14 Dit is de wet, wanneer een mensche sal gestorven zijn in eene tente: Al wie in die tente ingaet, ende al wie in die tente is, sal seven dagen onreyn zijn.
15 Oock alle open gereetschap, daer op geen decksel gebonden en is, dat is onreyn.
16 Ende al wie in ’t open velt eenen, die met den sweerde verslagen is, ofte eenen dooden, ofte het gebeente eenes menschen, oft een graf sal aengeroert hebben, sal seven dagen onreyn zijn.
17 Voor eenen onreynen nu sullen sy nemen van het stof des brants der ontsondiginge, ende daer op levendich water doen in een vat.
18 Ende een reyn man sal ysop nemen, ende in dat water doppen, ende sprengen ’t aen die tente, ende op al de gereetschap, ende aen de zielen, die daer geweest zijn: insgelijcx aen den genen, die een gebeente, oft eenen verslagenen, ofte eenen dooden, oft een graf aengeroert heeft.
19 Ende de reyne sal den onreynen op den derden dach, ende op den sevenden dach besprengen: ende op den sevenden dach sal hy hem ontsondigen; ende hy sal sijne kleederen wasschen, ende [sich] met water baden, ende op den avont reyn zijn.
20 Wie daerentegen onreyn sal zijn, ende sich niet en sal ontsondigen, die ziele sal uyt het midden der gemeynte uytgeroeyt worden: want hy heeft het heylichdom des HEEREN verontreynigt, het water der afsonderinge en is op hem niet gesprengt; hy is onreyn.

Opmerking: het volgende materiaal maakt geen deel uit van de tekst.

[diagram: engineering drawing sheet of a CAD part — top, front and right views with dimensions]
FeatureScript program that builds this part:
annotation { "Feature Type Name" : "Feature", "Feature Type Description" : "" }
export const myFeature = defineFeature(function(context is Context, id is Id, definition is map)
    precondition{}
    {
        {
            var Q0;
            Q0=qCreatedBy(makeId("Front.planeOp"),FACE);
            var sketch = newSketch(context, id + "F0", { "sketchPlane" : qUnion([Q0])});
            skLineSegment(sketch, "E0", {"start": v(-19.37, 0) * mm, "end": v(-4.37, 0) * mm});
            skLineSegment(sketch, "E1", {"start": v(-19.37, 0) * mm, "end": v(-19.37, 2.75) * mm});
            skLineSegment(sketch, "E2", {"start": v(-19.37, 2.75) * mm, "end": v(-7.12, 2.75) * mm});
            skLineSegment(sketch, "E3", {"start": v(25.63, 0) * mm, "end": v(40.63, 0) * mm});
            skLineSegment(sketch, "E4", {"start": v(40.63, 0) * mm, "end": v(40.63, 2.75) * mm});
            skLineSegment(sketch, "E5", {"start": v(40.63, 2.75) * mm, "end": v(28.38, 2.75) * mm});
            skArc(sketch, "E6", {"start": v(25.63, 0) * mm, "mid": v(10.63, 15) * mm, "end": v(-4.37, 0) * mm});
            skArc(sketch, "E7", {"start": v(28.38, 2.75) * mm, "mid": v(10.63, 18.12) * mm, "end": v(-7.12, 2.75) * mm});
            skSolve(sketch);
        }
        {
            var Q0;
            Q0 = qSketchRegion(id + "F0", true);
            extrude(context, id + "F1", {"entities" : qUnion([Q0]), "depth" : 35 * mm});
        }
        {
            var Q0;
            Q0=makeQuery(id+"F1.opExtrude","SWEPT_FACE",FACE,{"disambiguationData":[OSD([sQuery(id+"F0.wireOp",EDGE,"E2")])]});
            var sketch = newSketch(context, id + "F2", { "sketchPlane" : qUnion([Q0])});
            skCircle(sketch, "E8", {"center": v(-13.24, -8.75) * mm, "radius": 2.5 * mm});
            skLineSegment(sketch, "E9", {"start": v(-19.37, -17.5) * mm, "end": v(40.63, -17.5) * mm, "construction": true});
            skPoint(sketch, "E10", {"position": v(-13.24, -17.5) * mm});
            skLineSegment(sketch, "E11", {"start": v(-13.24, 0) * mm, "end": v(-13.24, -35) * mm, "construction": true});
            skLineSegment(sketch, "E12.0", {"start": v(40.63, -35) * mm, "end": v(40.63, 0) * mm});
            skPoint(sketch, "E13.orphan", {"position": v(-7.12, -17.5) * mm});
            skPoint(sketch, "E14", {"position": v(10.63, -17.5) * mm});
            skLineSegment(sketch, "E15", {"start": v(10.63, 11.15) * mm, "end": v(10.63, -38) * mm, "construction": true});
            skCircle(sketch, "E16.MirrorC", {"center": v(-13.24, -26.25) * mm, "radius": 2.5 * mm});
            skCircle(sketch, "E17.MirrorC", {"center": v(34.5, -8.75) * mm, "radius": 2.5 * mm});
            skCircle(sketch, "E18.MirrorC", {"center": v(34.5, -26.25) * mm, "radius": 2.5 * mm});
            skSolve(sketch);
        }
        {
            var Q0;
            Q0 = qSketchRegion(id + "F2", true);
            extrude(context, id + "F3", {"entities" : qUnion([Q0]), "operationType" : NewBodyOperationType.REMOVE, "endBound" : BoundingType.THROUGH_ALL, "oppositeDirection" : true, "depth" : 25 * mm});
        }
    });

21 Dit sal haerlieden zijn tot een eeuwige insettinge: ende die het water der afsonderinge sprengt, sal zijne kleederen wasschen; oock wie het water der afsonderinge aenroert, die sal onreyn zijn tot aen den avont.
22 Ia al wat die onreyne aengeroert sal hebben, sal onreyn zijn: ende de ziele, die [dat] aengeroert sal hebben, sal onreyn zijn, tot aen den avont.